As the system now stands, each department is almost entirely autonomous in the way it provides concentration advising. It is clear that this decentralized system creates large disparities between departments, to students’ severe disadvantage. Minimum College-wide standards for advising are necessary. An increase in communication between departments could also be beneficial, so that what is working in the chemistry department, for example, could be employed to help students in government.
Certain efforts are being made in the economics department, which has finally climbed out of last place—a dubious honor now held by applied mathematics. The department has done more to publicize professors’ office hours and has, for the first time in its history, given the position of Director of Undergraduate Education (or “head tutor”) to a senior Faculty member.

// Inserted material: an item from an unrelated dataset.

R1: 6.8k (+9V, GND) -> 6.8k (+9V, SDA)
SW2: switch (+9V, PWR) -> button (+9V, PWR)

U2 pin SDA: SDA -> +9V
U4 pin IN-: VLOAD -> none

However, much more remains to be done. The academic advising that students need is distinct from intellectual advising and counseling, which is provided by many different outlets across the campus. Students look to concentration advisors for meaningful participation in their academic careers, with advice on which classes to take and what academic interests can be pursued within the concentration. Students do not receive this kind of advising anywhere else at Harvard, and it requires more than one visit to a professor’s office hours.

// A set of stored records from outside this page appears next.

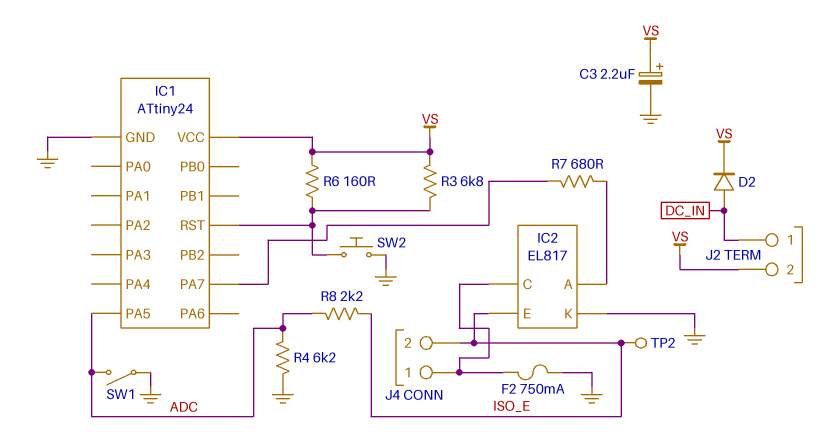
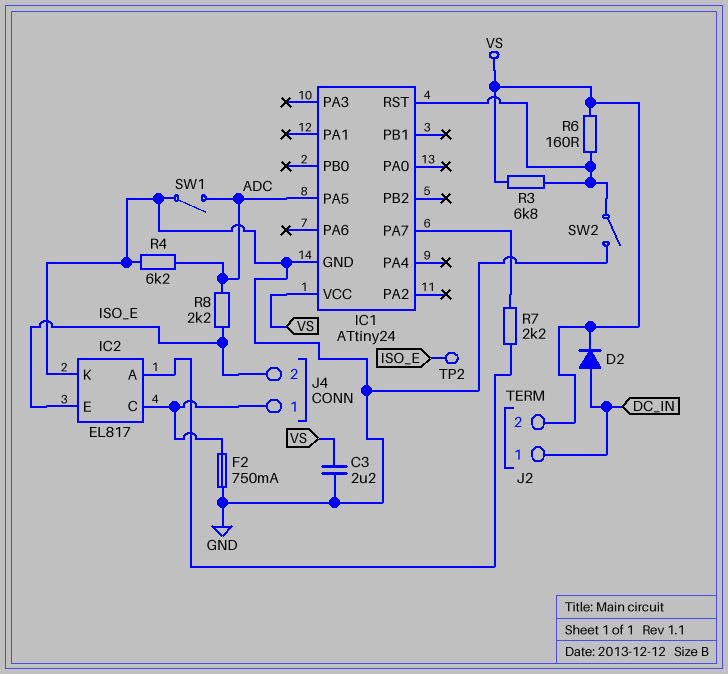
C3: 2.2uF (plus VS, minus GND) -> 2.2uF (GND, VS)
R7: 680 (IC1/PA7, IC2/A) -> 2.2k (IC1/PA7, IC2/A)
SW2: button (GND, IC1/RST) -> switch (GND, IC1/RST)

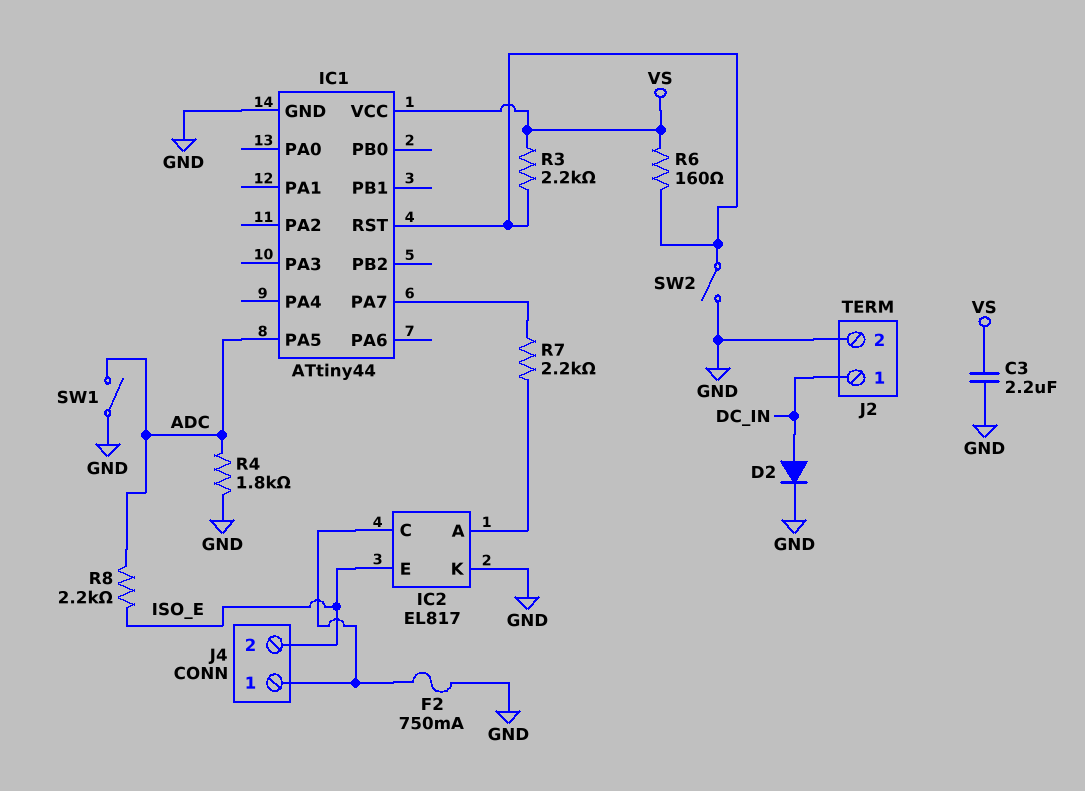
D2: diode (A DC_IN, K VS) -> diode (A DC_IN, K GND)
IC1: ATtiny24 -> ATtiny44
J2 pin 2: VS -> GND
R3: 6.8k (IC1/RST, VS) -> 2.2k (IC1/RST, VS)
R4: 6.2k (ADC, GND) -> 1.8k (ADC, GND)
TP2: test point (ISO_E) -> none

The advising system in many departments is severely understaffed, and departments often rely for their undergraduate advising on graduate students with high turnover and little familiarity with undergraduate requirements. Where quality advising is available, students will seek it out. In some concentrations, the role of the advisors remains unclear beyond signing study cards, and the advising system is consequently underutilized.
To improve Harvard’s advising, we need to know exactly where departments are failing. More data would help in that regard. Since students often make significant decisions early in their academic careers, the committee could benefit from conducting its study on an annual basis and from including students in the survey pool before their senior year. Until College-wide standards are established to give all Harvard students the academic guidance they deserve, departments can only be goaded into improvements through the public exposure of their failures.